Reproduce verbatim the rows from the line containing "Koleksi Lengkap seperti Samehadaku" up to and including the line containing "sebagai sumber utama".

RAW DATA:
★ ★ ★ ★ ★ ★ ★

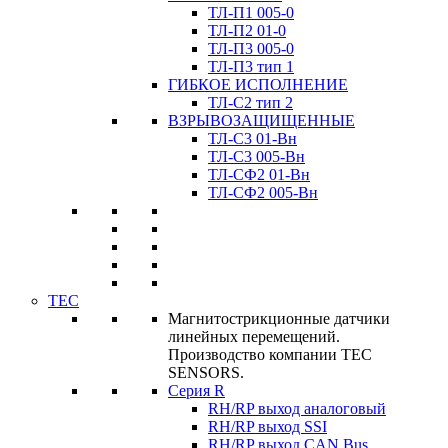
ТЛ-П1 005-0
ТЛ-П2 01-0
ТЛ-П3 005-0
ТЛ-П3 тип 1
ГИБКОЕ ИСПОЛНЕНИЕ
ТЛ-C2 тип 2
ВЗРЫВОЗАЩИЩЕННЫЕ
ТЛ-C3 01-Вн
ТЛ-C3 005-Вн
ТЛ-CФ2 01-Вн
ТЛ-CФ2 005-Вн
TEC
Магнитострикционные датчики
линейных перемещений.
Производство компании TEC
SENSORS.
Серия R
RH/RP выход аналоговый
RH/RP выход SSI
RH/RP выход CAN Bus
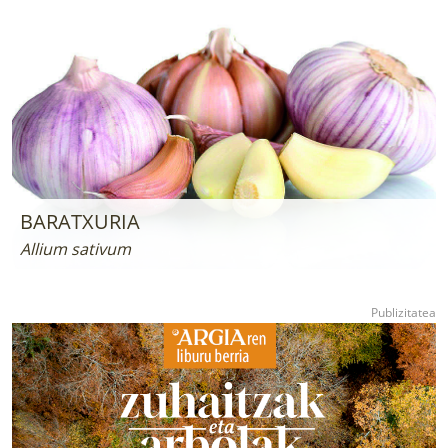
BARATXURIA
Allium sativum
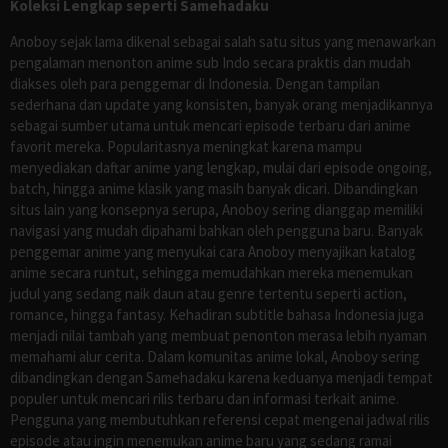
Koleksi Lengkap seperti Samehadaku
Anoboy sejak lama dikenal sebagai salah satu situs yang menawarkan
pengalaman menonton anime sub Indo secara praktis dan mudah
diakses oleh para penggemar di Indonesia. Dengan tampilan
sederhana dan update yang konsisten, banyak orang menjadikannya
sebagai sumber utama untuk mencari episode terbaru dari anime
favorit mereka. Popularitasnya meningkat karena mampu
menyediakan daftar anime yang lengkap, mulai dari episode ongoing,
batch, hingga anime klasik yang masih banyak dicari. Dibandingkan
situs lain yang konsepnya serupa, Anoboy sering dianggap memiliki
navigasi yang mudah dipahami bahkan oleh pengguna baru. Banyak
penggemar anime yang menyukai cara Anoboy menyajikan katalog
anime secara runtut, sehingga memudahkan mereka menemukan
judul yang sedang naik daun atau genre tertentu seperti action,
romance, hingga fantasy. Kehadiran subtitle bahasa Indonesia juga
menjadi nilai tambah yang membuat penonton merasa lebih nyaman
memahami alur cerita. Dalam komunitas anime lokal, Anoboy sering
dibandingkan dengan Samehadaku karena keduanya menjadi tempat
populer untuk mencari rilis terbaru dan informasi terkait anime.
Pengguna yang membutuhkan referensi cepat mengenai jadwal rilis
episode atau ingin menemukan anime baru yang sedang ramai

★ ★ ★ ★ ★ ★ ★

EXPECTED OUTPUT:
Koleksi Lengkap seperti Samehadaku
Anoboy sejak lama dikenal sebagai salah satu situs yang menawarkan
pengalaman menonton anime sub Indo secara praktis dan mudah
diakses oleh para penggemar di Indonesia. Dengan tampilan
sederhana dan update yang konsisten, banyak orang menjadikannya
sebagai sumber utama untuk mencari episode terbaru dari anime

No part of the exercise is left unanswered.